* _TEXT EXTRACT_
# Synthetic Optical Flow from Fused Lidar


In [1]:
import sys
sys.path.append('/opt/psegs')

import numpy as np

from psegs.exp.fused_lidar_flow import FusedLidarCloudTableBase
from psegs.exp.fused_lidar_flow import TaskLidarCuboidCameraDFFactory
from psegs.exp.fused_lidar_flow import OpticalFlowRenderBase

import IPython.display
import PIL.Image


## General Notebook Utilities
    
def imshow(x):
    IPython.display.display(PIL.Image.fromarray(x))

def show_html(x):
    from IPython.core.display import display, HTML
    display(HTML(x))

## SemanticKITTI

In [2]:
from psegs.exp.semantic_kitti import SemanticKITTISDTable

class SemanticKITTILCCDFFactory(TaskLidarCuboidCameraDFFactory):
    
    SRC_SD_TABLE = SemanticKITTISDTable
    
    @classmethod
    def build_df_for_segment(cls, spark, segment_uri):
        seg_rdd = cls.SRC_SD_TABLE.get_segment_datum_rdd(spark, segment_uri)
        
        def to_task_row(scan_id_iter_sds):
            scan_id, iter_sds = scan_id_iter_sds
            camera_images = []
            point_clouds = []
            for sd in iter_sds:
                if sd.camera_image is not None:
                    camera_images.append(sd)
                elif sd.point_cloud is not None:
                    point_clouds.append(sd)
            
            from pyspark import Row
            r = Row(
                    task_id=int(scan_id),
                    pc_sds=point_clouds,
                    cuboids_sds=[], # SemanticKITTI has no cuboids
                    ci_sds=camera_images) 
            from oarphpy.spark import RowAdapter
            return RowAdapter.to_row(r)
            
        grouped = seg_rdd.groupBy(lambda sd: sd.uri.extra['semantic_kitti.scan_id'])
        row_rdd = grouped.map(to_task_row)

        df = spark.createDataFrame(row_rdd, schema=cls.table_schema())
        df = df.persist()
        return df

class SemanticKITTIFusedWorldCloudTable(FusedLidarCloudTableBase):
    TASK_DF_FACTORY = SemanticKITTILCCDFFactory

    # SemanticKITTI has no cuboids, so we skip this step.

* _RECORDS SUPPLIED_
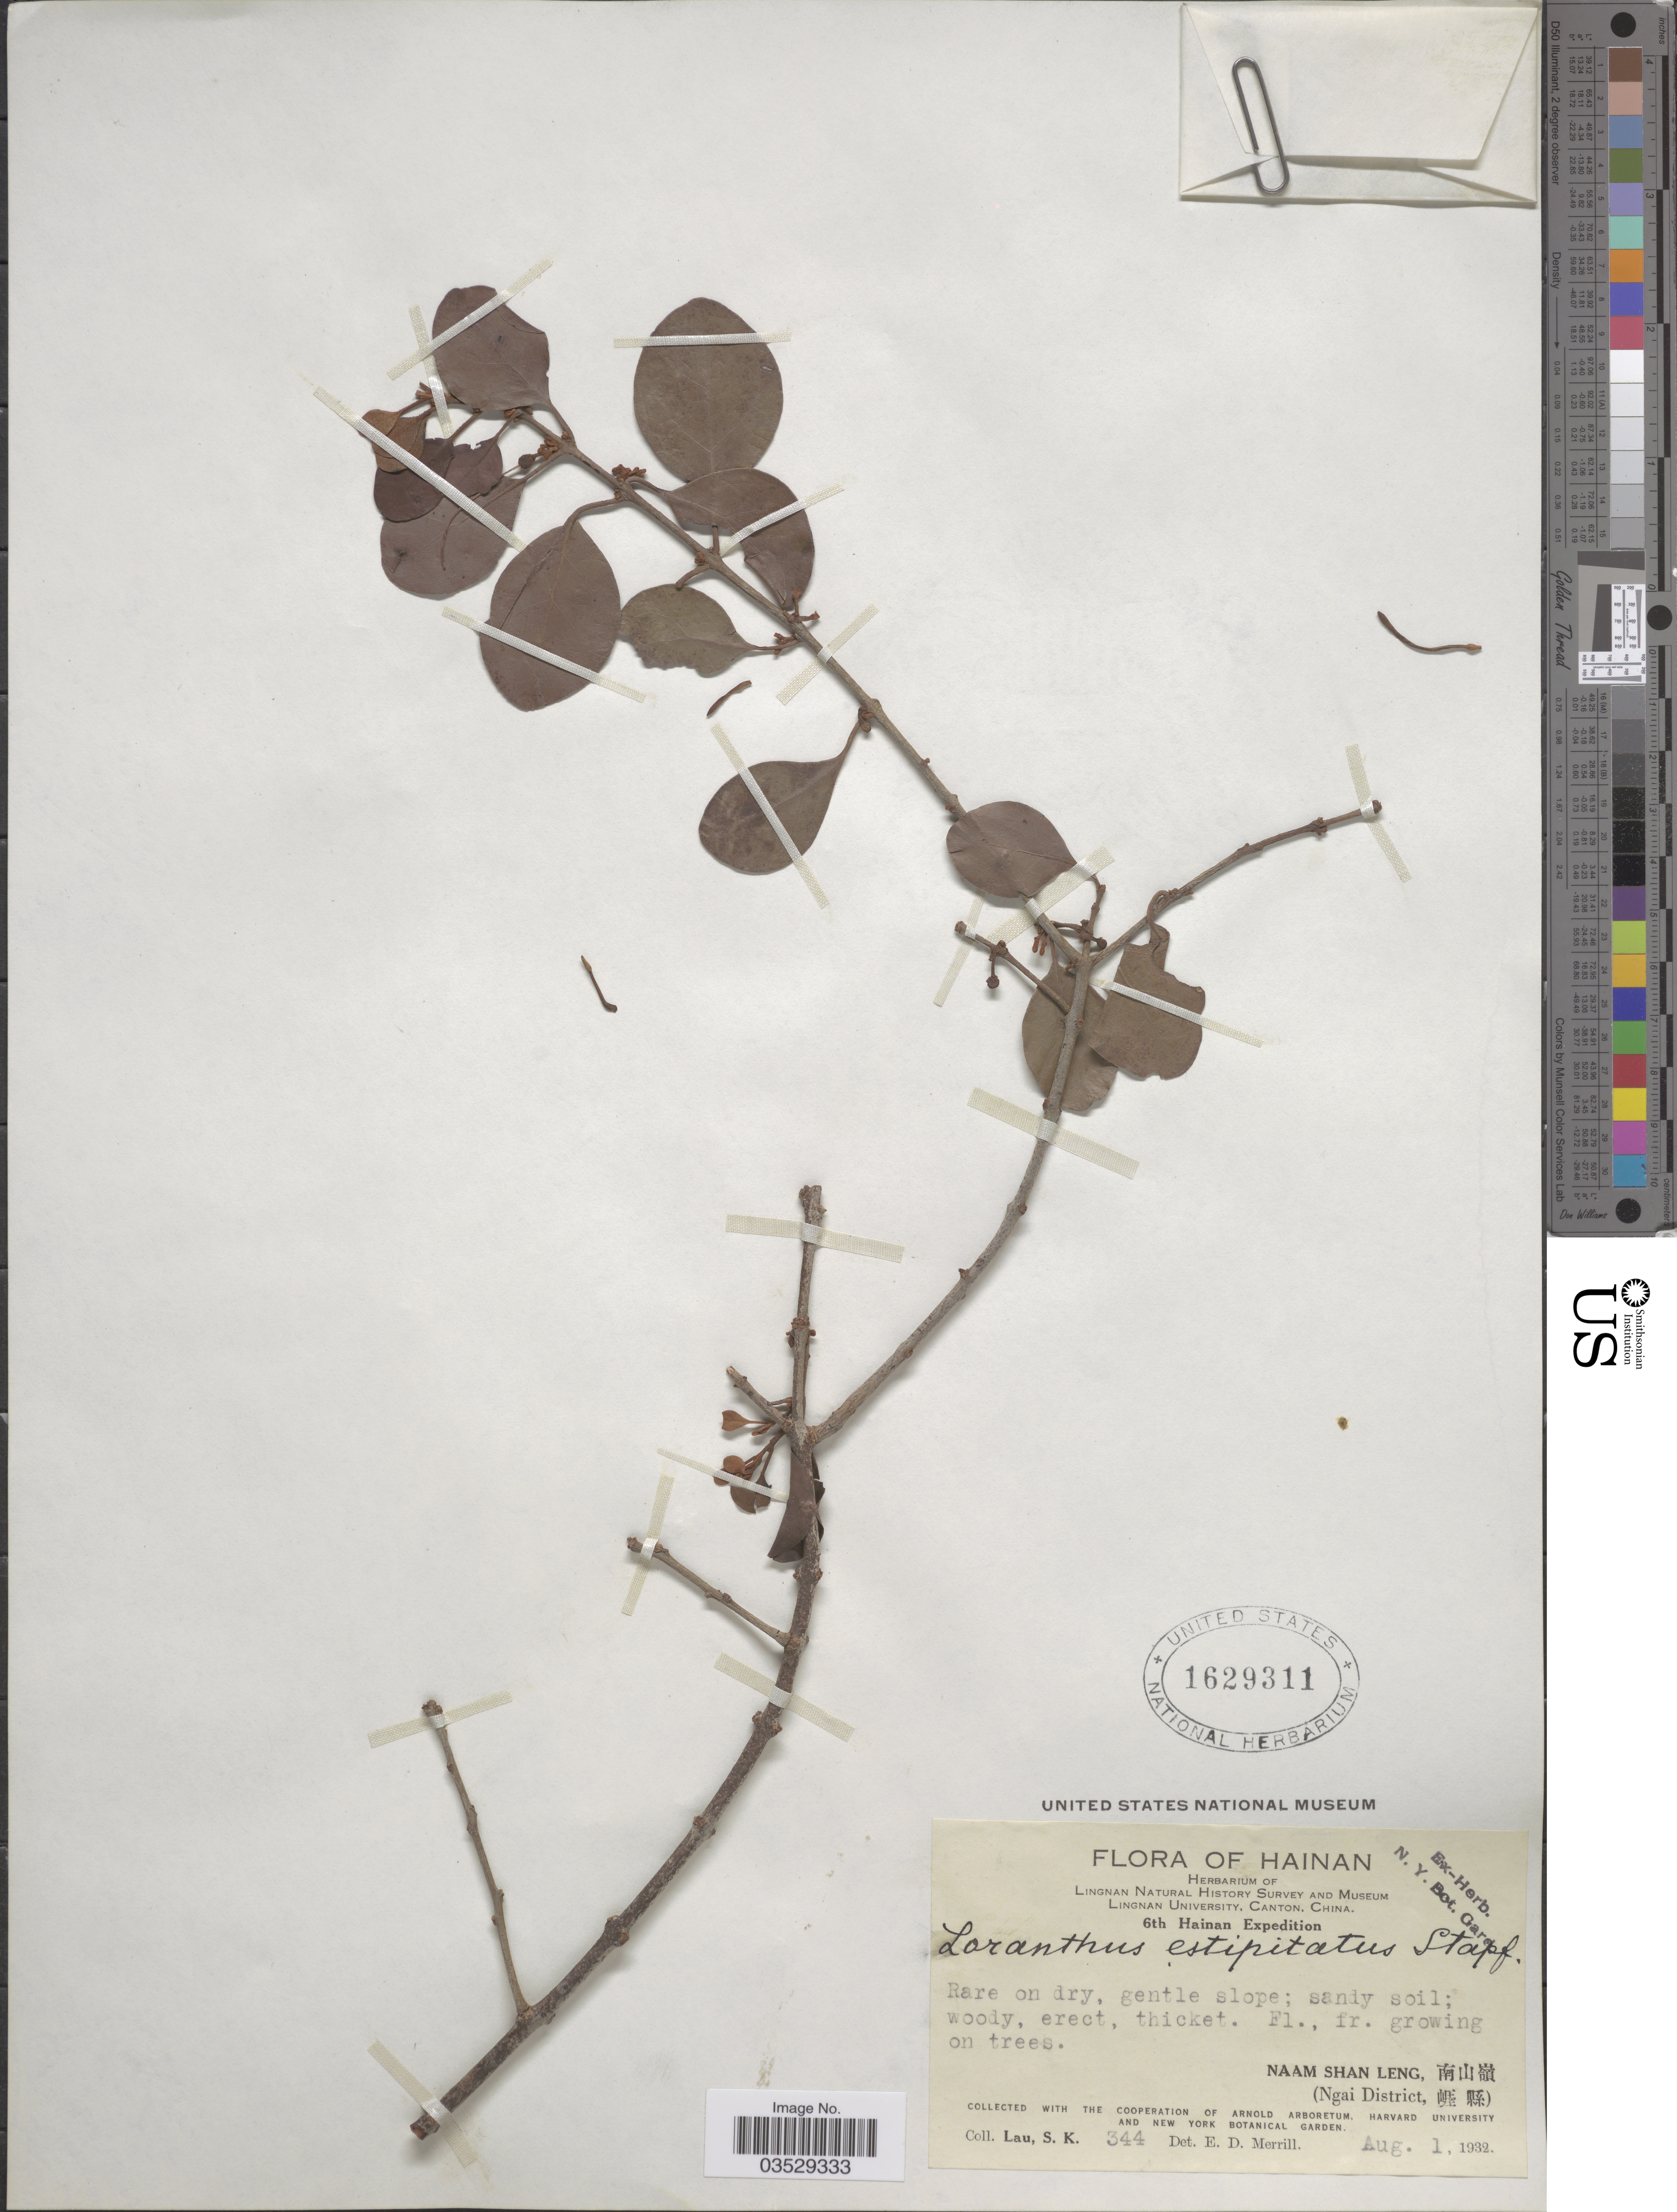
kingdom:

* * *

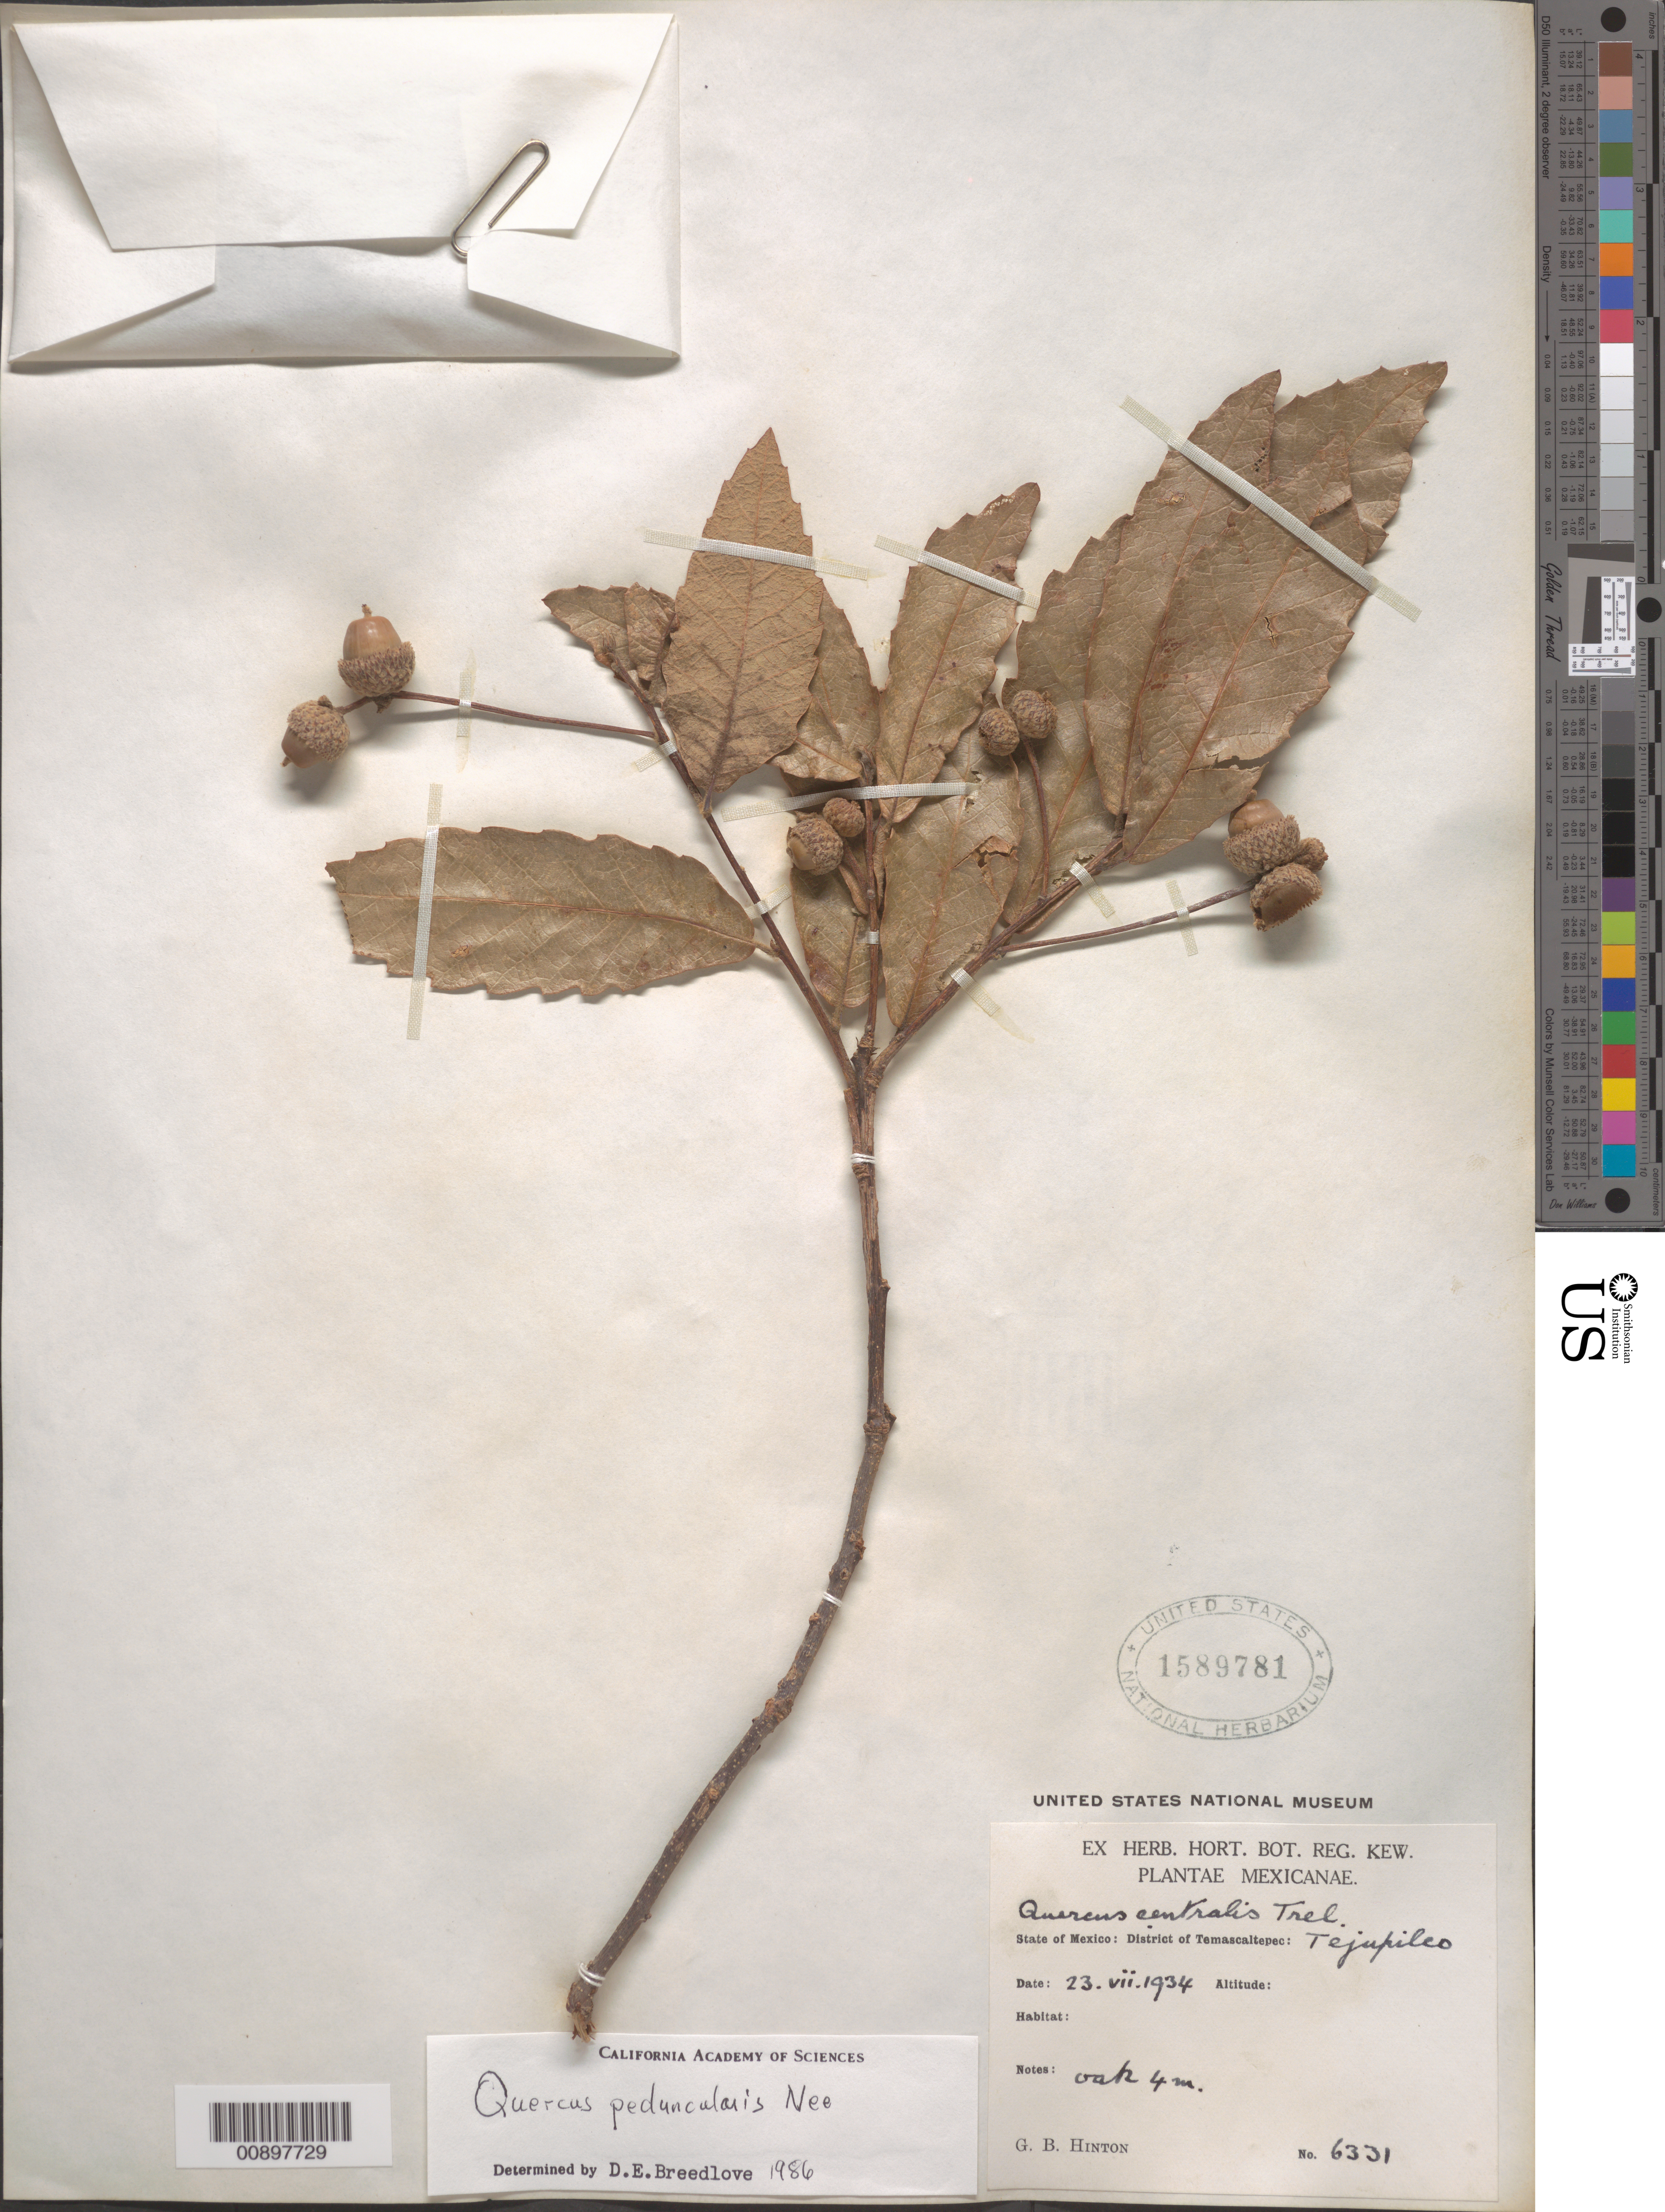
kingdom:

* _SET PROBLEM 1_
Swap "point_clouds" for "lidar_scans" and give the notebook again from "elif sd.point_cloud is" to "row_rdd = grouped.map(to_task_row)".
* _SET PROBLEM 2_
In the notebook, which class is assigned to SRC_SD_TABLE in SemanticKITTILCCDFFactory?
You won't need the data for any of this.

* _EXPECTED OUTPUT 1_
elif sd.point_cloud is not None:
                    lidar_scans.append(sd)
            
            from pyspark import Row
            r = Row(
                    task_id=int(scan_id),
                    pc_sds=lidar_scans,
                    cuboids_sds=[], # SemanticKITTI has no cuboids
                    ci_sds=camera_images) 
            from oarphpy.spark import RowAdapter
            return RowAdapter.to_row(r)
            
        grouped = seg_rdd.groupBy(lambda sd: sd.uri.extra['semantic_kitti.scan_id'])
        row_rdd = grouped.map(to_task_row)

* _EXPECTED OUTPUT 2_
SemanticKITTISDTable